3. On-Demand Slot Usage Visibility in BigQuery
A recent update to the BigQuery console brings more granular visibility into on-demand slot usage, directly tied to specific queries — helping users better understand how query complexity translates to cost.
Before
- On-demand billing was opaque: pricing was based on processed bytes, but actual slot resource usage wasn’t exposed.
- Optimization relied on trial and error.
Now
- The BigQuery UI now surfaces slot usage information for on-demand workloads.
- Engineers and analysts can see how many slots a query used and how long it ran — even if they’re not on a flat-rate plan.
What to monitor
- High-slot-usage queries within on-demand environments
- Misconfigured or inefficient SQL patterns
- Spike patterns tied to analyst workloads or third-party integrations
Impact
This closes a long-standing visibility gap for orgs using on-demand pricing. It’s also an opportunity to reduce spend by improving query structure — without changing plan type
4. Vertex AI and Gemini Pricing Model Updates
As generative AI use expands, Google Cloud has introduced more granular pricing dimensions for Vertex AI — especially for those using Gemini models.
Before
- Pricing was largely tied to training hours and model storage.
- Cost drivers were relatively stable and predictable.
Now
Pricing includes multiple factors:
- Token usage (input/output)
- Context window size
- Provisioned throughput
- Training epochs
- Storage duration
What to monitor
- Prediction and training SKU usage
- AI workloads by project and environment
- Token growth over time across services
Impact
Token-based pricing makes real-time cost observability critical. If you’re building or scaling LLM-backed services, tracking token usage and model configuration is essential for managing volatility in spend.
Summary of Changes
Feature | Key Cost Change | Monitoring Focus |
---|---|---|
CUD Export to BigQuery | Daily visibility into discount usage | SKU-level mapping, commitment utilization |
Short Query Optimization | Reduced slot usage for fast queries | Query runtimes, slot savings, Editions ROI |
On-Demand Slot Insights | Slot visibility in on-demand pricing | Per-query slot usage, inefficient SQL patterns |
Vertex AI & Gemini | Token/context-based billing | Token volume, throughput, project tagging |
Closing Thoughts
Google Cloud is steadily making cost visibility more real-time, granular, and actionable. These improvements aren’t just for billing teams — they’re for infrastructure leaders, platform engineers, and developers who need to operate within budget without slowing down delivery.

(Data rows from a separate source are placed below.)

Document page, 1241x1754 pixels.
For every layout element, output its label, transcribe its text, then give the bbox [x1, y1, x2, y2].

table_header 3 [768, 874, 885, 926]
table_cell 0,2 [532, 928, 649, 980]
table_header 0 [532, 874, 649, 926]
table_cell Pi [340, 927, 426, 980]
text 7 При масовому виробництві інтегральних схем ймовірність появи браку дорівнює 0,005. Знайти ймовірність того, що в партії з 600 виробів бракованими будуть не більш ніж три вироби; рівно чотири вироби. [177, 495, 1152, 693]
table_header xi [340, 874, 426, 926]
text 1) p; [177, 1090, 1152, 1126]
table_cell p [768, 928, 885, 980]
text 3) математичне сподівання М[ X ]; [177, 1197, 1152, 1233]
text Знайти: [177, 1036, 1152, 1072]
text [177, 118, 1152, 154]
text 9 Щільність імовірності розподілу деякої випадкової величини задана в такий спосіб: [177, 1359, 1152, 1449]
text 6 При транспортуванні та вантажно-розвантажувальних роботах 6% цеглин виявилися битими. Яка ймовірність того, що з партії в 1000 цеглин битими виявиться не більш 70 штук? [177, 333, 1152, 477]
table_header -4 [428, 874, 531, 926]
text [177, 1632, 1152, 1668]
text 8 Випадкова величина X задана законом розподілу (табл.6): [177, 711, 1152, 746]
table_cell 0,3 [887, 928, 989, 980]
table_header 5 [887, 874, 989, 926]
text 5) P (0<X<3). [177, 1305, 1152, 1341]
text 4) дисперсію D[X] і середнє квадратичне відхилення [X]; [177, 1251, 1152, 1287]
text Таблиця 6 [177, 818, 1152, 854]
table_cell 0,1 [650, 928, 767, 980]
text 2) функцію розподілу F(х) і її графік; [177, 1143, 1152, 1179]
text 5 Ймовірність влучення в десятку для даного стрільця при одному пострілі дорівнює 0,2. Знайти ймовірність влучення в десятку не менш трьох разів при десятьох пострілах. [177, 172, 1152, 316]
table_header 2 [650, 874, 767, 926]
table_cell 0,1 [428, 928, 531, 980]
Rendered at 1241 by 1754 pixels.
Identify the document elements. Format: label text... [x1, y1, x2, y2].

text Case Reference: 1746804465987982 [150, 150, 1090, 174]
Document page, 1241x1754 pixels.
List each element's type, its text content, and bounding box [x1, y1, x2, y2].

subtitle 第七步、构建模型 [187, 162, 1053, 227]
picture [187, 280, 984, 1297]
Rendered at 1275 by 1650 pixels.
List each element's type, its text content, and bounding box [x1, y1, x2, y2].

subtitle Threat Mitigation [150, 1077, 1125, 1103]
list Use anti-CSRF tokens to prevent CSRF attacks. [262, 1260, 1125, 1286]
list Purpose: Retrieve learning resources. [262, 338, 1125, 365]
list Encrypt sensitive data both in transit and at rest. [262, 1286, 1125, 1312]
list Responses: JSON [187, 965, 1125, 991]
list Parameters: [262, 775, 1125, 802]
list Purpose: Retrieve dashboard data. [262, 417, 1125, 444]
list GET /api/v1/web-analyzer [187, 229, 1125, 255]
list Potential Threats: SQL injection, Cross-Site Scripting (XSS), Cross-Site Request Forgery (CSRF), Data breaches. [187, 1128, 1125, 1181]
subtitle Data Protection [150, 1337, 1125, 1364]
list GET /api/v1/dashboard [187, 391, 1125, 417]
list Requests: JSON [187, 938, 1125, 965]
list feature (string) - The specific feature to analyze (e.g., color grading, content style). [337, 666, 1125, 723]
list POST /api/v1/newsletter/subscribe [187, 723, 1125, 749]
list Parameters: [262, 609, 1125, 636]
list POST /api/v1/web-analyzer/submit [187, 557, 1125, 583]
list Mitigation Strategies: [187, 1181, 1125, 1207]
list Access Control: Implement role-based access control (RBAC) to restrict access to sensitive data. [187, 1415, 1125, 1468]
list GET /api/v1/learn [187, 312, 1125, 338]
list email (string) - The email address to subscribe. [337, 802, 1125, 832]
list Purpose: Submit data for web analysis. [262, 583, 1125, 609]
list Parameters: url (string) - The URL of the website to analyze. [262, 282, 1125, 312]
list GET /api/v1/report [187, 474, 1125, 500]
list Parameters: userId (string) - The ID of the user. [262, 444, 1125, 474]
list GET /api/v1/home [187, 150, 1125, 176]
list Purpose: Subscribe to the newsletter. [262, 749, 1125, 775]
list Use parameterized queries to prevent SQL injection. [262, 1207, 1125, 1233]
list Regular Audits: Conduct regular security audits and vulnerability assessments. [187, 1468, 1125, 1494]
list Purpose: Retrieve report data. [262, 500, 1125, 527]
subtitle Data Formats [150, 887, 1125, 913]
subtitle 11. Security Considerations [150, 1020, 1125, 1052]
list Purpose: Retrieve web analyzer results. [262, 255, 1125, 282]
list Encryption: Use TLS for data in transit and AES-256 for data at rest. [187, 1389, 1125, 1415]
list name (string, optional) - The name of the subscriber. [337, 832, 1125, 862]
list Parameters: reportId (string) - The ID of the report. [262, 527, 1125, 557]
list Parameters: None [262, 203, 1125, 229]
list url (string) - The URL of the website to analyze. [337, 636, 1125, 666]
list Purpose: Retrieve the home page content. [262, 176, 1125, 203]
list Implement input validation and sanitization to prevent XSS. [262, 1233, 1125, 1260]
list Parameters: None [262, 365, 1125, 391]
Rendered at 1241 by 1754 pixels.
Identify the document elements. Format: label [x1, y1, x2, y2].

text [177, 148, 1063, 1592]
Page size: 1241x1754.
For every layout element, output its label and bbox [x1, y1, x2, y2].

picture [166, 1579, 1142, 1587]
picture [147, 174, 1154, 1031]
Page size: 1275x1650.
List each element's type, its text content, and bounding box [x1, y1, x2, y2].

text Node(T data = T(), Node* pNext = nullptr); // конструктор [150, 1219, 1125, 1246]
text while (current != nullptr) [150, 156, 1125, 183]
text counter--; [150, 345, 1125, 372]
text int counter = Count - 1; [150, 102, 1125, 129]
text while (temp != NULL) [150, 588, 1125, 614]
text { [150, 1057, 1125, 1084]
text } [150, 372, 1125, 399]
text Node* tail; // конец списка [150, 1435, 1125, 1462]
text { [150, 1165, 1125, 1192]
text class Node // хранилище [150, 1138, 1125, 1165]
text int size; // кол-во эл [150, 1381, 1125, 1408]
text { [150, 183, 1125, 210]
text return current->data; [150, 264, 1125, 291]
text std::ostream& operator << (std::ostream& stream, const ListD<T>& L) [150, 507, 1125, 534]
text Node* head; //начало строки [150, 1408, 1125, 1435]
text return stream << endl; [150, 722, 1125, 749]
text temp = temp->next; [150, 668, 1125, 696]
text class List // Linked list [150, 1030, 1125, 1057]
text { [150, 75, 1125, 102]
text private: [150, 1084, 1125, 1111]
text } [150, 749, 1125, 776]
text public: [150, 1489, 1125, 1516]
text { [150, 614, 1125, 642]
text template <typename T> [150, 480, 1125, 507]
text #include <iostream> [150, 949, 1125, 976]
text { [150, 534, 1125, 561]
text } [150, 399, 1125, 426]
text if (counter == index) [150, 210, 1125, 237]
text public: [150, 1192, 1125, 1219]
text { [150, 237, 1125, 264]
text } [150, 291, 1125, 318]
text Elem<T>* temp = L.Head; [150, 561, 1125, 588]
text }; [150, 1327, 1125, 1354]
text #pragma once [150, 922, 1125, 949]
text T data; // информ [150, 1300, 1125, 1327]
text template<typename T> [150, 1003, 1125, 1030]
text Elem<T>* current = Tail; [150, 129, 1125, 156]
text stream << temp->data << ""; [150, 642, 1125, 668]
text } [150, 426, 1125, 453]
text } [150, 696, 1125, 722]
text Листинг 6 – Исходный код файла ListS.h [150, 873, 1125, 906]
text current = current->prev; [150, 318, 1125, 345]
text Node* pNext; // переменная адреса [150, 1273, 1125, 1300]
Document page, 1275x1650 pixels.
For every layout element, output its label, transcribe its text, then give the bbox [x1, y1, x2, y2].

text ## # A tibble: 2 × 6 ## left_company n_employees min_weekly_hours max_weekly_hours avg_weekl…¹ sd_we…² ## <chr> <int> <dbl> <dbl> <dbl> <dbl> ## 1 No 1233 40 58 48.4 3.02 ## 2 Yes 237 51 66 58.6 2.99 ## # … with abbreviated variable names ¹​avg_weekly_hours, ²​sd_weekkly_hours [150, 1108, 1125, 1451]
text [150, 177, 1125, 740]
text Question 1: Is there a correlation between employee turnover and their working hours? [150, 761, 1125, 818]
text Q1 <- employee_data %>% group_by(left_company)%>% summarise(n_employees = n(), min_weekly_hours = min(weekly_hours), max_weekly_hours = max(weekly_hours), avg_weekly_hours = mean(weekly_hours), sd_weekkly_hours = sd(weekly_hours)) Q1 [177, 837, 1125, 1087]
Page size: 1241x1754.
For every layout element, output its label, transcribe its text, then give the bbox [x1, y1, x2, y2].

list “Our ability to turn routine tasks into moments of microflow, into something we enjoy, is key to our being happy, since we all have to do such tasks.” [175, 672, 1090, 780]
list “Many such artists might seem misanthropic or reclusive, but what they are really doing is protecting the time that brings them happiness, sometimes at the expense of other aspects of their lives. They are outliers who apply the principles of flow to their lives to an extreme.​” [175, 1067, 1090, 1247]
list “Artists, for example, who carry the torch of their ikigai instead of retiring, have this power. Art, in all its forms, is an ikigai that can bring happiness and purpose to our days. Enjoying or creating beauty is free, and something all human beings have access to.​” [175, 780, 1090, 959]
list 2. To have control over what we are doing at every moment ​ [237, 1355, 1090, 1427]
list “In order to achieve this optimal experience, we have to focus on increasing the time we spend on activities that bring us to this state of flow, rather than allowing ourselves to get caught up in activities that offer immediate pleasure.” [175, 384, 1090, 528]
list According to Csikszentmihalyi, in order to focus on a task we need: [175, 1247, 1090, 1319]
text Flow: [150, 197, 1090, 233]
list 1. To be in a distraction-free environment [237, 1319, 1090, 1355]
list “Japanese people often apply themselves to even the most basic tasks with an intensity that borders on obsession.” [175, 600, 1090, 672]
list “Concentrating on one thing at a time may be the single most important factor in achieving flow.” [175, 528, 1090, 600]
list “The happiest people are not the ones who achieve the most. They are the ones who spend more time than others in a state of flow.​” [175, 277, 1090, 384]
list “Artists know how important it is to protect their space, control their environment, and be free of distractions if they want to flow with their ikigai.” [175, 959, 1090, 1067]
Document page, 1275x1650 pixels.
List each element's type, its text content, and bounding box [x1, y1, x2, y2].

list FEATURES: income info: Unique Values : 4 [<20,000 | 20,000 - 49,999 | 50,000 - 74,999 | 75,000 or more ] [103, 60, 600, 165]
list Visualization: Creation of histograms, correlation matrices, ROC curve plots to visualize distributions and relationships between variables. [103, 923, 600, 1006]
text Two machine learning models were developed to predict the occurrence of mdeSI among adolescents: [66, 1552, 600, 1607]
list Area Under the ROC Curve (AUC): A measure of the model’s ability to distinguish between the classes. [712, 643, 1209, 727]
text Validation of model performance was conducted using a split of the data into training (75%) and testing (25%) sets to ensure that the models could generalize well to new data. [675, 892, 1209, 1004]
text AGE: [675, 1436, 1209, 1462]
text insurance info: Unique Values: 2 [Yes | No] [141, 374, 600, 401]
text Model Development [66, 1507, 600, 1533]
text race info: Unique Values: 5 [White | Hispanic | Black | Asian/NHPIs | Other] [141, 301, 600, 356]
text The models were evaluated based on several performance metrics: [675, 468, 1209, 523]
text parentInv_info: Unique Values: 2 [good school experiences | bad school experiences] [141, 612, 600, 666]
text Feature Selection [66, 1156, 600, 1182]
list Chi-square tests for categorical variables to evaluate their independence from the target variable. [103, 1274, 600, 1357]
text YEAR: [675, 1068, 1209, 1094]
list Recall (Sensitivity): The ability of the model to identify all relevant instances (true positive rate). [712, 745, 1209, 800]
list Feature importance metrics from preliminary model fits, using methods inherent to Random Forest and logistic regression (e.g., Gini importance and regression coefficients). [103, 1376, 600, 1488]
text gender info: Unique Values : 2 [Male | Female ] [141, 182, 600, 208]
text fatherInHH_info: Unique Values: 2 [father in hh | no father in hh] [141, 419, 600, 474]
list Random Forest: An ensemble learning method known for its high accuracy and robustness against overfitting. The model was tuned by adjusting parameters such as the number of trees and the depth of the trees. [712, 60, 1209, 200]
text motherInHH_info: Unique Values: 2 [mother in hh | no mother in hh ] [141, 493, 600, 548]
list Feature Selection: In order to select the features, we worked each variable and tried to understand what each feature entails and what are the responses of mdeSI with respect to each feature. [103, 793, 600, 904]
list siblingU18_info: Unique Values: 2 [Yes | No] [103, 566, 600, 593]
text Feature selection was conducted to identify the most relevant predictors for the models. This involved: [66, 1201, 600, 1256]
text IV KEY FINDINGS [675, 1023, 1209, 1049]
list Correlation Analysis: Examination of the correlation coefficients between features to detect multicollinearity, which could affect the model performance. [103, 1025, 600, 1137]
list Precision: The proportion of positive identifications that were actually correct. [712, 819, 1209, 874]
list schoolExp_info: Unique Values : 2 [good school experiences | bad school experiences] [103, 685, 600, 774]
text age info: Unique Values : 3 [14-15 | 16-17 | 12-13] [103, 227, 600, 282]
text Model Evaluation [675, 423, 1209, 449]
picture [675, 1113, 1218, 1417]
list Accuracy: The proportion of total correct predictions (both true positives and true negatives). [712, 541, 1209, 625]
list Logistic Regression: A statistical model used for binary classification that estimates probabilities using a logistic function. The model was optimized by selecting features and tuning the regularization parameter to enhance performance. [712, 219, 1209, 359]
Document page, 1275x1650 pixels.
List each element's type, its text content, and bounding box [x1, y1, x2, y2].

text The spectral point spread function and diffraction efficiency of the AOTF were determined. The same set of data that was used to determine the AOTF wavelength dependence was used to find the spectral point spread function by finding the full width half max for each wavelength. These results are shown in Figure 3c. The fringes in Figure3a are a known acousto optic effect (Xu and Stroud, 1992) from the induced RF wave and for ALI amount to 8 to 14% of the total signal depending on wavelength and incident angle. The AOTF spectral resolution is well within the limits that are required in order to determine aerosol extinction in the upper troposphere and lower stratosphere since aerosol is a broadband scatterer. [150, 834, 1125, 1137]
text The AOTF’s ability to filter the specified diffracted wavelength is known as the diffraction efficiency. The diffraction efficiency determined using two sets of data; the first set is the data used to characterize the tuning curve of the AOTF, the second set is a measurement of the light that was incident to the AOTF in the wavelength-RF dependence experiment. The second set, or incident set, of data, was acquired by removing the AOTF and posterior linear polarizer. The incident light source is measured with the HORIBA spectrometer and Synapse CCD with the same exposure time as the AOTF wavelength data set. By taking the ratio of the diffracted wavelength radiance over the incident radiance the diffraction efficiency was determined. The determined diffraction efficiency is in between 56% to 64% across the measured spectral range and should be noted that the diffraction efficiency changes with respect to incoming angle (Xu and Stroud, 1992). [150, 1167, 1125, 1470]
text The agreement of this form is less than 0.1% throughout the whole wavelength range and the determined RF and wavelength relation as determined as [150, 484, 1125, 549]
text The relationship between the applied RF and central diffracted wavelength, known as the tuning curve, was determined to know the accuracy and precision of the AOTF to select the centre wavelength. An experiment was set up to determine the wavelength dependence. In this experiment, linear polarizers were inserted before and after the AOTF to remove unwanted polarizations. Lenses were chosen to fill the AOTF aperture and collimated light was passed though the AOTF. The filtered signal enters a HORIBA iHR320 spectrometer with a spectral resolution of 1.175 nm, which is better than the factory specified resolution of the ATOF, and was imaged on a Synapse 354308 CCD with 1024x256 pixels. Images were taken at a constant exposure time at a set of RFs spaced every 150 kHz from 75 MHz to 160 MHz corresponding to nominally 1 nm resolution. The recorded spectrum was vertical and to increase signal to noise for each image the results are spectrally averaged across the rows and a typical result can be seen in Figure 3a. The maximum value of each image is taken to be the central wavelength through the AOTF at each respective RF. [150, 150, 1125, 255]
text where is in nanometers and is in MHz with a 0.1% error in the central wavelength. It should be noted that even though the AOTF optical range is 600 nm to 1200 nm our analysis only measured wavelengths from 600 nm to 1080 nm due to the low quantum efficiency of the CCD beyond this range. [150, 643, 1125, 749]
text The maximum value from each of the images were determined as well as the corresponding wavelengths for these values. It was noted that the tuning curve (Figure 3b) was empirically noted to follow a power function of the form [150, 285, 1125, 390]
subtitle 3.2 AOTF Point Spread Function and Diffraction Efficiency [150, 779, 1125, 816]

What this means in practice:
- FinOps platforms like Costory can now provide more accurate, contextualized insights using CUD and BigQuery metadata.
- Infrastructure teams can optimize AI and analytics usage without waiting for end-of-month surprises.
- Slot management is no longer just about allocation — it’s about intelligent usage.
Cloud cost optimization is shifting from reporting to real-time decision-making. These updates are a step in the right direction.